The scene at Battery Studios on Wednesday was a mix of laid-back music and impassioned activism.
The day started with Bono, Destiny’s Child and Dupri holding a press conference in a small studio. Cameras and reporters from several TV entertainment shows were there. USA Today was the only newspaper represented. Then the media were ushered out, and the artists went to work.
Pain into beauty
Wyclef Jean’s work on his guitar solo, a haunting refrain for the soulful song, took up much of the day’s first session. Bono was particularly impressed that Jean even came. The musician’s father had been killed in an accident Monday.
“He’s turning his pain into something of beauty,” Bono said as Jean played.
Meanwhile, in the halls outside the studio, activists were urgently talking about the “fusion” of two causes: raising awareness about AIDS in Africa and the movement to “forgive” Third World debt that Bono has been championing for several years.

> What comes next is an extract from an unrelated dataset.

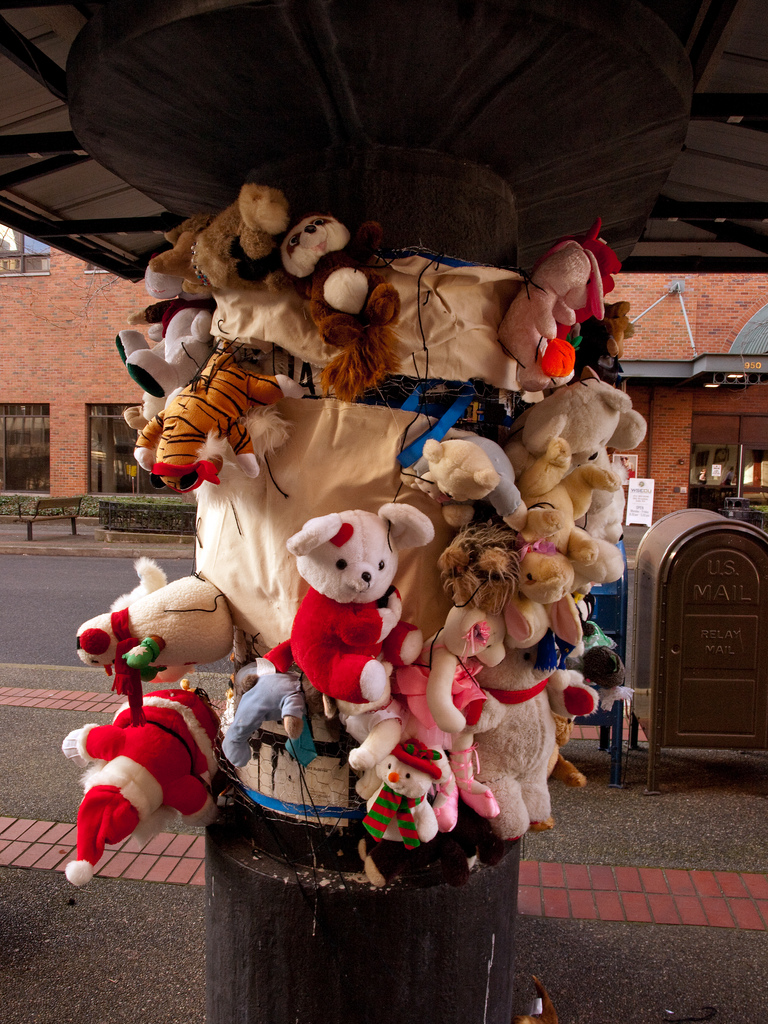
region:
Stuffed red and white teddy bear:
[281, 497, 433, 698]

And about the relevance of the song being recorded.
“ ‘What’s Going On’ is really the theme song for this whole campaign,” said Paul Zeitz, co-director of the Global AIDS Alliance. “The song is a question, and it’s a question that we want everyone to be asking about this issue.” He touted his organization’s Web site (www .globalaidsalliance.org) as a valuable information source.

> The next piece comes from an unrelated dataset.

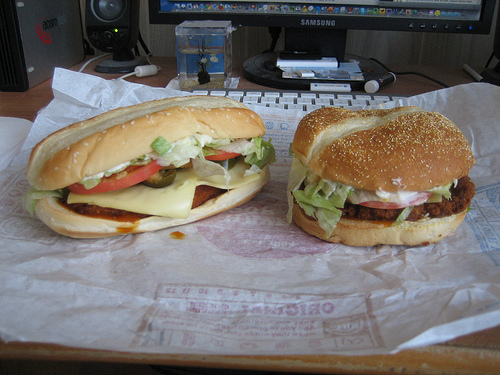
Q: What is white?
A: Wrapper.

Nearby, activist Jamie Drummond was talking cryptically about future possibilities. A concert? “Obviously, we’ll do all we can to get our message out,” said Drummond, a longtime debt-relief activist who has worked closely with Bono for several years.
Soon after, some of the artists emerged from the studio for another session before the TV entertainment shows’ cameras. Bono repeated one message from earlier in the day: that this isn’t supposed to be a “happy, clappy thing,” like “We Are the World,” which generated a video of stars singing together. Instead, he says, the artists gathered here are people who normally would never work together but have been drawn together by a critical issue.
Beside him, singer Beyonce Knowles of Destiny’s Child said she’s taking part “because it’s just terrible to see what’s happening in Africa.”
And in a whisper of a voice almost too faint to hear, Spears said she had “no idea all these people would be here. It’s inspiring…I just want to do the best I can.”
Then the artists returned to the studio, expecting to be joined shortly by the young men of ‘N Sync.
Is this recording something of a passing of the torch from one generation of politically inspired rock stars to another? While he’s only 41, Bono concedes there’s a germ of truth to that point. And he’s willing to step aside.
“I’ve told Jermaine I’d be happy not to be on the record,” Bono said during a break. “I’d be happy for a younger pop star to take my place. Part of the energy to this is getting a new mix of people.”